Extract provided>
___
For all I know so far, you can compile devel/readline to have the option off by default, which should take care of all consumers of that library. Alternatively, you can `set enable-bracketed-paste off` in ~/.inputrc, which _should_ also take care of consumers—but who knows. I've personally tested it to work as expected for shells/bash.

But then there's memreflect 's findings regarding shells/zsh, which seems to be a right mess. Moreover, SirDice has indicated that terminal emulators might also be at play. So … yeah ¯\_(ツ)_/¯


----------



## ralphbsz (Jul 14, 2021)

Bracketed paste means: The terminal (emulator) sends a special control sequence before and after the pasted text. Terminals don't do that all the time; some program they are talking to can explicitly turn it off and on. So one way to get rid of it is to tell the terminal to not send the bracketed paste sequence, which means to ignore the command from the program to turn it on.

And the other side is: Terminal input goes into a program, and that program has to (a) turn bracketed paste on and off, and (b) do something different in response to pasted text (when it can be recognized due to the escape sequence). In reality, there are not very many programs that consume terminal input interactively: shells, editors (emacs, vim, nano, ...), interactive programming environments (such as the python interpreter or PHP), debuggers, and a few others. So another strategy is to teach all of those to do the right thing. Some programs use GNU readline for terminal input (in particular bash), but because of the GPL consequences, that's less common than one might assume, in particular in BSD.


----------



## PMc (Jul 14, 2021)

ralphbsz said:


> Let me ask a more fundamental question: Why do you want to disable bracketed paste? What's there to gain?
> 
> [...]
> So why do you want to turn that off?
___
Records
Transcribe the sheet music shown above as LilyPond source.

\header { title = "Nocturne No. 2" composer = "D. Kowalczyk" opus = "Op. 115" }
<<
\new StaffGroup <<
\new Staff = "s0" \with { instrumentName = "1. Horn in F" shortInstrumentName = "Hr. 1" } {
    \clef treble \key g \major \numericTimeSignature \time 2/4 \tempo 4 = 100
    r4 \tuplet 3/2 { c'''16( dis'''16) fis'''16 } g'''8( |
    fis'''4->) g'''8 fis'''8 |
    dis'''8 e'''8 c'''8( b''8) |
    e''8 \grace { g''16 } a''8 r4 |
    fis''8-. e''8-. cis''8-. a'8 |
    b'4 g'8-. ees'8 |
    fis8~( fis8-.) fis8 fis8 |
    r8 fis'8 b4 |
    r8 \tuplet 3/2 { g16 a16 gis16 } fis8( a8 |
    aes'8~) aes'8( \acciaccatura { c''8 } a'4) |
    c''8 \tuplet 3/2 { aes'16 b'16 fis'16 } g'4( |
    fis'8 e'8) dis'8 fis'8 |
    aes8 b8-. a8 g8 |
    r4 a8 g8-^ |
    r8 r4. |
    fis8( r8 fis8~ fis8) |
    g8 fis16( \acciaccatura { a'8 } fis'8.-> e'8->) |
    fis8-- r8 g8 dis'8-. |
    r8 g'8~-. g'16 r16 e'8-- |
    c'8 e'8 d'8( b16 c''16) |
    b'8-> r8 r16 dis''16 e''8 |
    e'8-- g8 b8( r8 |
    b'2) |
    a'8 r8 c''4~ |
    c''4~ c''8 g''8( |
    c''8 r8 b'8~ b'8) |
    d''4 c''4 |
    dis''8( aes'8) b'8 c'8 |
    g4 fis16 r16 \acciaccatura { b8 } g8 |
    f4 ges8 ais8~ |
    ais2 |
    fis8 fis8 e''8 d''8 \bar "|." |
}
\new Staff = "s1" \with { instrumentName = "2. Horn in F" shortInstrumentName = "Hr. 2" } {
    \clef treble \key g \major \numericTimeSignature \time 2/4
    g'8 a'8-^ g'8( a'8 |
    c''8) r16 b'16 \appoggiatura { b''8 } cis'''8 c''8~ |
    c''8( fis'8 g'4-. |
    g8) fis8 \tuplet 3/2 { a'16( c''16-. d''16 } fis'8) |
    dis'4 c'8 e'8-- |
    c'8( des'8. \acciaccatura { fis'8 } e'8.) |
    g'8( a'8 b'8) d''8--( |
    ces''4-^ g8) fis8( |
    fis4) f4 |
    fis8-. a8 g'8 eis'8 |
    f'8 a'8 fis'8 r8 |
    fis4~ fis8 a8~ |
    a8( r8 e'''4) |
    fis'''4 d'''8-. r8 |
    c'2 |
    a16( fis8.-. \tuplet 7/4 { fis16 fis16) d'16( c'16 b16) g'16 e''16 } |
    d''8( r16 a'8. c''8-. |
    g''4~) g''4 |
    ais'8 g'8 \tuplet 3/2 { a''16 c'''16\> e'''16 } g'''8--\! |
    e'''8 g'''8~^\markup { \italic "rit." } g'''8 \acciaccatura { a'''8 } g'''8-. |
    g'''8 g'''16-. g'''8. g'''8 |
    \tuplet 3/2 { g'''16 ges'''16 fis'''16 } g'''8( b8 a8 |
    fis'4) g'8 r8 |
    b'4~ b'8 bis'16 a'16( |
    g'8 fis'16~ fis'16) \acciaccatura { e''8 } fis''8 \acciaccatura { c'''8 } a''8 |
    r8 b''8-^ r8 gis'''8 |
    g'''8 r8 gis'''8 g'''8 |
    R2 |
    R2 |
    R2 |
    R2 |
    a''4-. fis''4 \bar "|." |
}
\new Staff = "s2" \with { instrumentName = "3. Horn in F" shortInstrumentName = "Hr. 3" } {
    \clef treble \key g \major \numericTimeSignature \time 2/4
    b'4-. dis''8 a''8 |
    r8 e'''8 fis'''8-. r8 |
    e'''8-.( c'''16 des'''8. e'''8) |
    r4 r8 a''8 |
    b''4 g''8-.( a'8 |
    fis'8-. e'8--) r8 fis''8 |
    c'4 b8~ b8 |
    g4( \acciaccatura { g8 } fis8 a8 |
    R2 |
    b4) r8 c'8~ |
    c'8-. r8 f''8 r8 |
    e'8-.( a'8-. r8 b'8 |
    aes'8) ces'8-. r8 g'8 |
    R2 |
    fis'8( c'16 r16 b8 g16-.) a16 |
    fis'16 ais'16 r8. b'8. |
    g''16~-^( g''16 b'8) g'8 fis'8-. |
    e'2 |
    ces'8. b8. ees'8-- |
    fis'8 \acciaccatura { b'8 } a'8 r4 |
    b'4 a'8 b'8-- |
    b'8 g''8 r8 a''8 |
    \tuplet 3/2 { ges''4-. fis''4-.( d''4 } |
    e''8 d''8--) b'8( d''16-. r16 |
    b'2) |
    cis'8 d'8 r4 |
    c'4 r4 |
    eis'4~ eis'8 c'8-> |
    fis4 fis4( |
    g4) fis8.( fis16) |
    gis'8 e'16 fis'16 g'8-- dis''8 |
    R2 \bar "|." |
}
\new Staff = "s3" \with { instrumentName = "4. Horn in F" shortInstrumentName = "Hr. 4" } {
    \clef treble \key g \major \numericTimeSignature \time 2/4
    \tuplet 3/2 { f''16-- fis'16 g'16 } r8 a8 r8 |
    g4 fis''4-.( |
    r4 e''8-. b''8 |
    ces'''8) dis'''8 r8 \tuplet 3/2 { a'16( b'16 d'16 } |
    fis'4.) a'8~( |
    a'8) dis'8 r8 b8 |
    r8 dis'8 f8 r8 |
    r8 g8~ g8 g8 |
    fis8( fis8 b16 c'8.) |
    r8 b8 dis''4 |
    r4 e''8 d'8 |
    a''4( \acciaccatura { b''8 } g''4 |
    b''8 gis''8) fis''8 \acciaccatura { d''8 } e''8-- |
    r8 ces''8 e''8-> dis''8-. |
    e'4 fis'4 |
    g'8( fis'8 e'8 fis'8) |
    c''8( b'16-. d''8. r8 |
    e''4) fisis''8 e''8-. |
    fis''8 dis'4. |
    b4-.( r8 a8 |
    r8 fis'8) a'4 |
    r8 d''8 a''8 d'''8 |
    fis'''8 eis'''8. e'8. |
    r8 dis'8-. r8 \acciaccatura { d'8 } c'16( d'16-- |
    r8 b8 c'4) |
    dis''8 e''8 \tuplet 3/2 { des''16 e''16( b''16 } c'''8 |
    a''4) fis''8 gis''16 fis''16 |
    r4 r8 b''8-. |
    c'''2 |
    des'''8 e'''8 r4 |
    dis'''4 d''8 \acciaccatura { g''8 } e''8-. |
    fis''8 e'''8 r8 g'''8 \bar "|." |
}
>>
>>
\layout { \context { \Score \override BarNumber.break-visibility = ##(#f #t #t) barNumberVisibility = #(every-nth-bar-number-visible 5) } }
___
Problems to solve>
a - In the bracketed paste thread, what does the terminal send before and after the pasted text?
b - Please echo the stretch of the bracketed paste thread from "And the other" through "there to gain?".
c - Render this sentence from the bracketed paste thread in French: "Terminals don't do that all the time; some program they are talking to can explicitly turn it off and on."

Results for the exercise>
a - A special control sequence.

b -
And the other side is: Terminal input goes into a program, and that program has to (a) turn bracketed paste on and off, and (b) do something different in response to pasted text (when it can be recognized due to the escape sequence). In reality, there are not very many programs that consume terminal input interactively: shells, editors (emacs, vim, nano, ...), interactive programming environments (such as the python interpreter or PHP), debuggers, and a few others. So another strategy is to teach all of those to do the right thing. Some programs use GNU readline for terminal input (in particular bash), but because of the GPL consequences, that's less common than one might assume, in particular in BSD.


----------



## PMc (Jul 14, 2021)

ralphbsz said:


> Let me ask a more fundamental question: Why do you want to disable bracketed paste? What's there to gain?

c - Les terminaux ne font pas cela tout le temps ; un programme avec lequel ils communiquent peut explicitement le désactiver et l'activer.